# Sky tv guide BBC channels



## tiggs (23 July 2012)

Has anyone got the BBC olympic channels showing on their Sky tv guide yet. They are showing on Virgin but I can't see them on my Sky guide


----------



## glitterbug (23 July 2012)

They are on my guide right at the bottom, but no real info as to what they will show just says coverage gets underway with swimming and rowing, nothing about equestrian.


----------



## tiggs (23 July 2012)

Thanks, mine are working now and showing full coverage of all the eventing dressage at the weekend. This must be the first time we have been able to watch all events live.


----------



## xxlindeyxx (23 July 2012)

tiggs said:



			Thanks, mine are working now and showing full coverage of all the eventing dressage at the weekend. This must be the first time we have been able to watch all events live.
		
Click to expand...

I have sky plus and cant see those channels, where are they?, i live in ireland so dont know if the channels are available here.
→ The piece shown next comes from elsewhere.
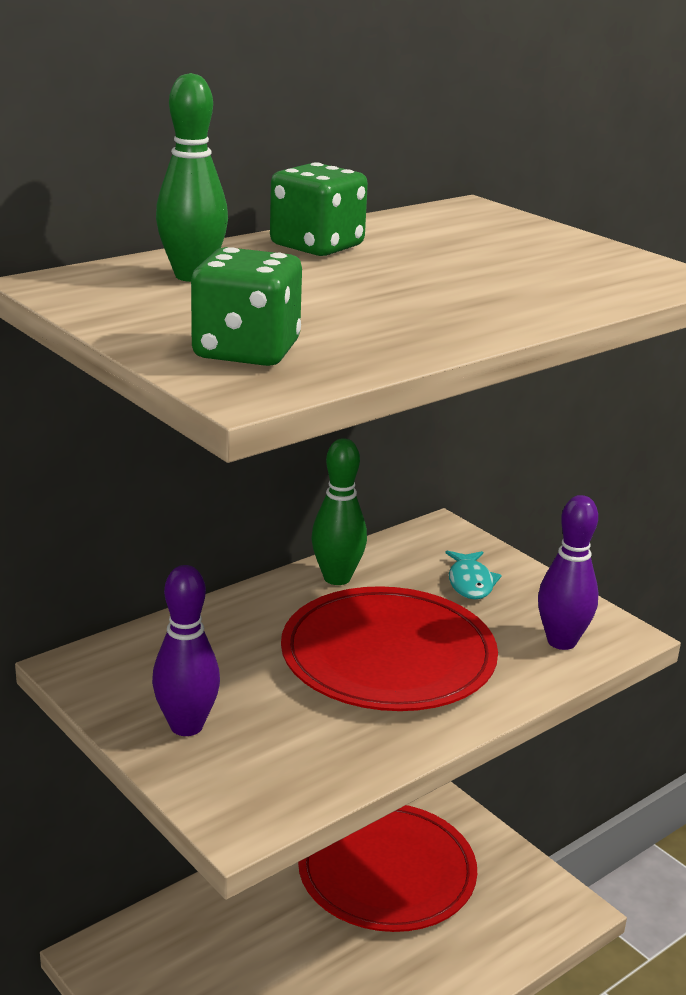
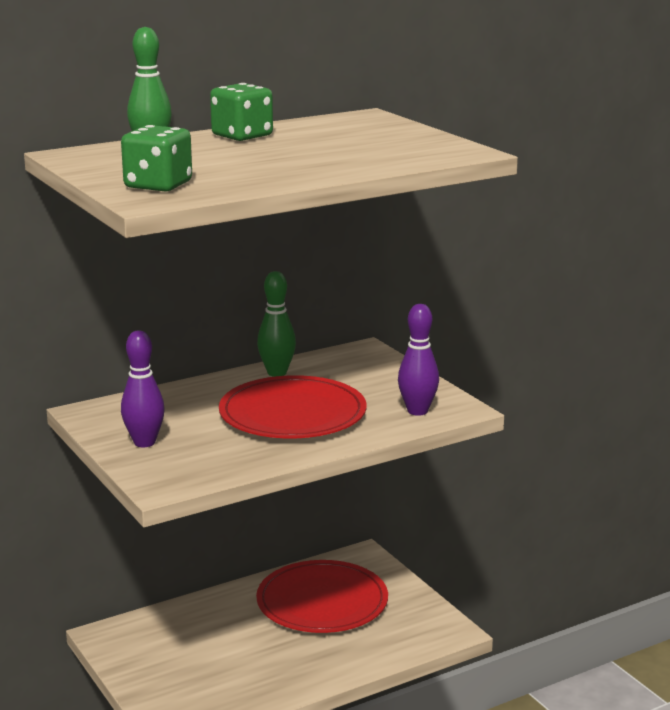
camera: 10 degrees right, 5 degrees down
(470, 582) = (370, 378): turquoise fish -> none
Thanks


----------



## LizzieJ (23 July 2012)

channels 450 onwards, it says 455 will be the dressage on saturday


----------



## xxlindeyxx (23 July 2012)

LizzieJ said:



			channels 450 onwards, it says 455 will be the dressage on saturday 

Click to expand...

Thanks, but i checked earlier and dont have them , hopefully will get them soon or ill be worried ill miss some of the Show jumping .


----------



## LizzieJ (23 July 2012)

Mine show under sports


----------



## NicoleS_007 (23 July 2012)

Mines showing under sports aswell, but do you have to have the sports package to watch those channels?


----------



## xxlindeyxx (23 July 2012)

NicoleS_007 said:



			Mines showing under sports aswell, but do you have to have the sports package to watch those channels?
		
Click to expand...


Just found out that the channels arent available in ireland (gutted). Does anyone in ireland know how ill be able to watch full coverage of the Show jumping events ? thank you.


----------



## Mince Pie (24 July 2012)

Apparently it's on the red button for the Irish


----------



## Shutterbug (24 July 2012)

http://www.sky.com/helpcentre/tv/your-tv-channels-extras/olympics/

"What Olympic Games channels are showing in the Republic of Ireland?
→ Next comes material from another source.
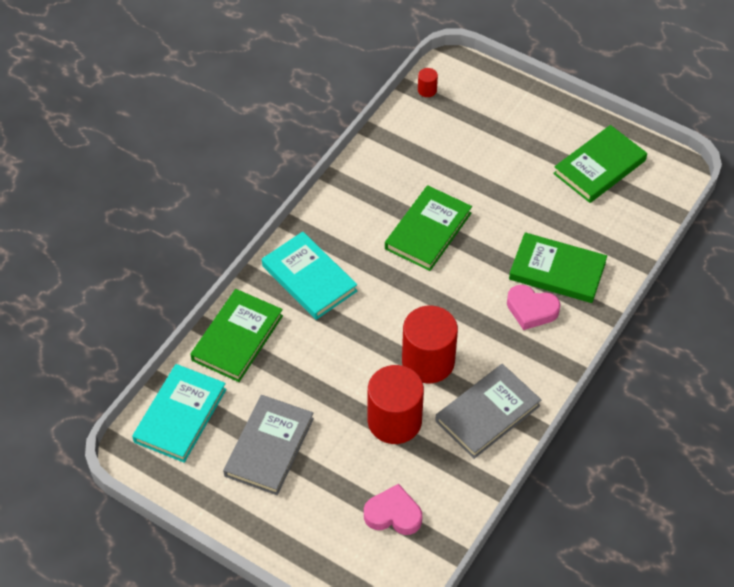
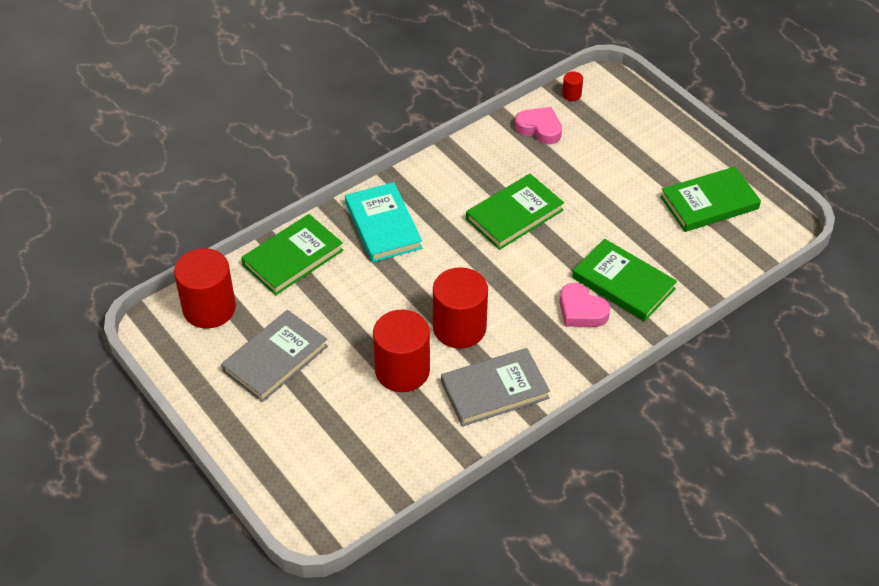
camera: 20 degrees right, 5 degrees down
(180, 415) = (209, 308): turquoise book -> red cylinder
(393, 514) = (361, 452): pink heart -> pink heart (539, 129)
You won't be able to access the extra 24 live channels as the BBC is not the official broadcaster for this region.

Sky+HD RTÉ 2HD (channel 102 on the Sky TV listings) will show a wide range of exciting programmes including the Olympic Games this summer. If you're in the Republic of Ireland you can also access the Olympic Games channels by pressing the red button while watching the standard BBC channels (BBC1, BBC3, BBC One HD and BBC HD"


----------



## trottingon (24 July 2012)

On virgin they are from channel 574 to 597 (HD from channel 550 to 573)

It is sowing a timetable at the mo, but only of womens and mens football on 25th and 26th July.


----------



## xxlindeyxx (24 July 2012)

Thanks everyone for the replies, i appreciate it


----------



## Nollaig Shona (25 July 2012)

Broke_But_Happy said:



			Apparently it's on the red button for the Irish 

Click to expand...

Yup, it is, I did some checking last night!


----------